TASK INSTRUCTIONS:
Using the records below, transcribe word for word the stretch from the line that contains "Одяг, взуття та аксесуари" through the line that contains "Поради та лайфхаки", both end lines included, and nothing else.

=== DATA FOR THE TASK ===

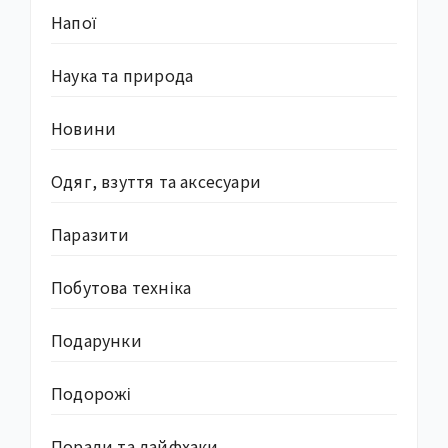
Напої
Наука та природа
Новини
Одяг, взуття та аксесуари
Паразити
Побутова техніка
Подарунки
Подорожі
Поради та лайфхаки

===
=== DATA FOR THE TASK ===

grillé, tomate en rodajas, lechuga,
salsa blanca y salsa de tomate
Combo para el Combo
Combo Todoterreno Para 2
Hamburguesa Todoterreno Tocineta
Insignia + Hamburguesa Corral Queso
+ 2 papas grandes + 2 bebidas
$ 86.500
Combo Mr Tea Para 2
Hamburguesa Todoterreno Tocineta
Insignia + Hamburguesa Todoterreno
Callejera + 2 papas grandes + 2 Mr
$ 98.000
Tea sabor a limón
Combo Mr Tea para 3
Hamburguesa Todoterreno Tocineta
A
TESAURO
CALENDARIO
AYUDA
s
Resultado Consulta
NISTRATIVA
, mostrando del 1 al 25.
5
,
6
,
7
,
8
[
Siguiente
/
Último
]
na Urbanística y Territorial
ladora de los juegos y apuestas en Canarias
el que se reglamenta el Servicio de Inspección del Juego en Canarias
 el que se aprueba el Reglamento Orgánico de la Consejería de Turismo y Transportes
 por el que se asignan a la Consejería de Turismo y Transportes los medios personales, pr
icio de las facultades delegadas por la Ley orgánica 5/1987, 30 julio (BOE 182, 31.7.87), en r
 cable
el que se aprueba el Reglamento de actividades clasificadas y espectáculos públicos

===

WORKED SOLUTION:
Одяг, взуття та аксесуари
Паразити
Побутова техніка
Подарунки
Подорожі
Поради та лайфхаки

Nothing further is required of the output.